Your task – The output is the line holding "81 | 38.8 |" and all lines after it to the end of the records below; restate them unchanged and add nothing.

Extracted data –
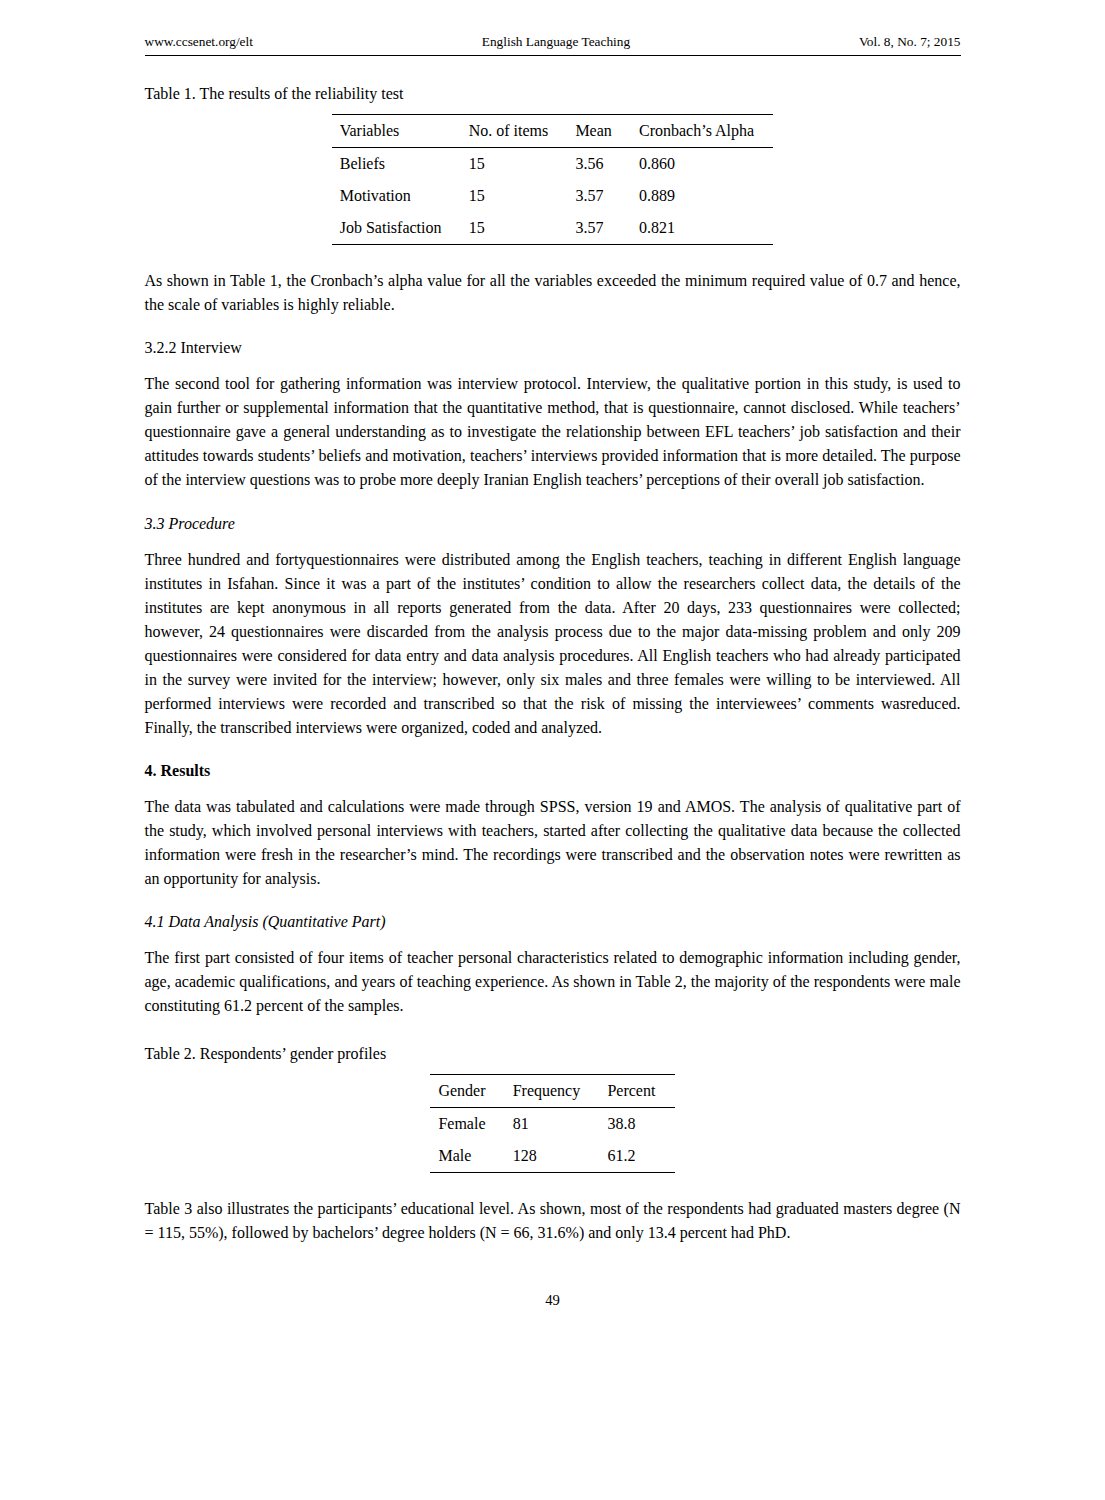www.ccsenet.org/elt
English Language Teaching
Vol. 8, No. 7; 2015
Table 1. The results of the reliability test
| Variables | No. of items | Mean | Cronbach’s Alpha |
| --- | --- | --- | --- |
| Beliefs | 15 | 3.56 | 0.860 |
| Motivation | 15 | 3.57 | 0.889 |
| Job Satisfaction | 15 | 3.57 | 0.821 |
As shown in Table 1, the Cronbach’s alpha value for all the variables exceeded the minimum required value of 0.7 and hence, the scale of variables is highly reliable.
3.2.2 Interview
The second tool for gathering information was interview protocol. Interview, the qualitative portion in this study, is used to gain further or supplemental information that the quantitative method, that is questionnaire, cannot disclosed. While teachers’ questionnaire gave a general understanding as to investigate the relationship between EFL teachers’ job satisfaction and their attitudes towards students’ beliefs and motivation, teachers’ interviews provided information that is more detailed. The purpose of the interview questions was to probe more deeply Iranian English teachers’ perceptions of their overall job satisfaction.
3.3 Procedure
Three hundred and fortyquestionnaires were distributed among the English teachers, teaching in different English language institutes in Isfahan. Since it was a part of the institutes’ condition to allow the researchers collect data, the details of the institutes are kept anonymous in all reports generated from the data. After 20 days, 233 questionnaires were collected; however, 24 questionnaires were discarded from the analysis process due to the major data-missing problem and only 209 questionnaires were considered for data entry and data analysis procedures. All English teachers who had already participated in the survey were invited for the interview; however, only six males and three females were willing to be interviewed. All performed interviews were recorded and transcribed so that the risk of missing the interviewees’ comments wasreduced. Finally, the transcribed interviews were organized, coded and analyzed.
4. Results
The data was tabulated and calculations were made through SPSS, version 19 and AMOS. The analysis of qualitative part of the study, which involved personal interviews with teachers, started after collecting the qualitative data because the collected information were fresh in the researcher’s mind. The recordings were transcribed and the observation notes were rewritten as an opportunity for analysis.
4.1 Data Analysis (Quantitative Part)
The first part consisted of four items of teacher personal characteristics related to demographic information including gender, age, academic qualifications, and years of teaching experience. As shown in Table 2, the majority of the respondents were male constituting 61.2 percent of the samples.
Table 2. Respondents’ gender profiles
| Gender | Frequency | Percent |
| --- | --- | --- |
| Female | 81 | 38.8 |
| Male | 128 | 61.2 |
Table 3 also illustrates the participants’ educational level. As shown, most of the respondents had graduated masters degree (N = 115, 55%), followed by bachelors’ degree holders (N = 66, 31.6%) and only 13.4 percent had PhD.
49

Exercise answer –
| Female | 81 | 38.8 |
| Male | 128 | 61.2 |
Table 3 also illustrates the participants’ educational level. As shown, most of the respondents had graduated masters degree (N = 115, 55%), followed by bachelors’ degree holders (N = 66, 31.6%) and only 13.4 percent had PhD.
49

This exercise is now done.